Subject: Re: WIKI to produce customer documentation
From: Steven Jong <SteveFJong -at- comcast -dot- net>
To: "TECHWR-L" <techwr-l -at- lists -dot- raycomm -dot- com>
Date: Sun, 26 Oct 2003 09:23:36 -0500


The company that Cheryl Webber <CWebber -at- seagull -dot- nl> works at is thinking of using a WIKI methodology for documentation. Disclaimer: I haven't worked with WIKI, so it sounds fascinating. I'm sure we'd all like to hear how it goes.

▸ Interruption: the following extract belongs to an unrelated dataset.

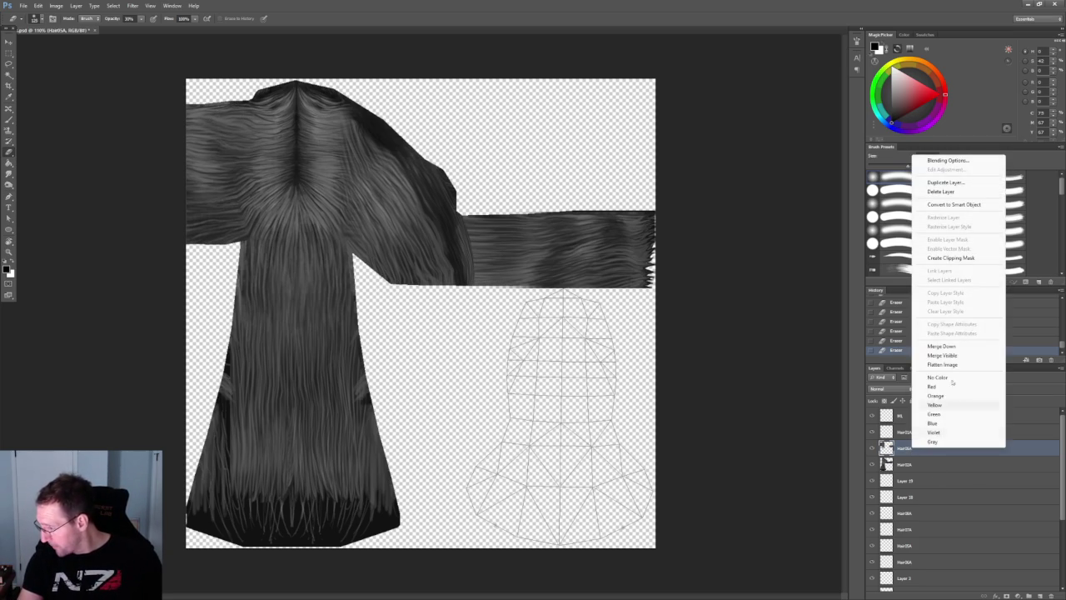
{"action": "left_click", "coordinate": [949, 346]}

Aside from the nuts and bolts of implementing the systems, it's interesting to think about the process and policy of updating documentation in a collaborative, completely democratic way. It seems to me that using WIKI means that every comment is accurate, and everyone equally competent to make changes. No? Well, that's what you're going to get.

If everyone is entering information, then no one is vetting it--it will now be very time consuming to go through it looking for random changes--so whatever anyone puts in, you may have to accept as fact. This would be like leaving documents as Word files on a server and letting everyone open and edit them at any time, with no review and no version control. In my experience, review comments overlap and contradict each other; in a WIKI environment, I suppose that means whoever gets there last wins.

In a conventional methodology, not only is information vetted, but so are the information sources. Some sources are more authoritative than others; some people are better writers than others. In a WIKI environment, anyone who cares to make a change can do so. I should think you'll get more raw information, but it will be just that--raw. It may not be clear, concise, timely, or accurate. (I was going to say at least it will be timely, but to draw an analogy to organizations, when everyone is responsible for something, no one is. So if you figure everyone will pitch in, I wonder if, after the novelty wears off, no one will, at least not on time.)

To sum up, WIKI sounds like fun, but it also has many potential problems. We'd like to hear how it goes.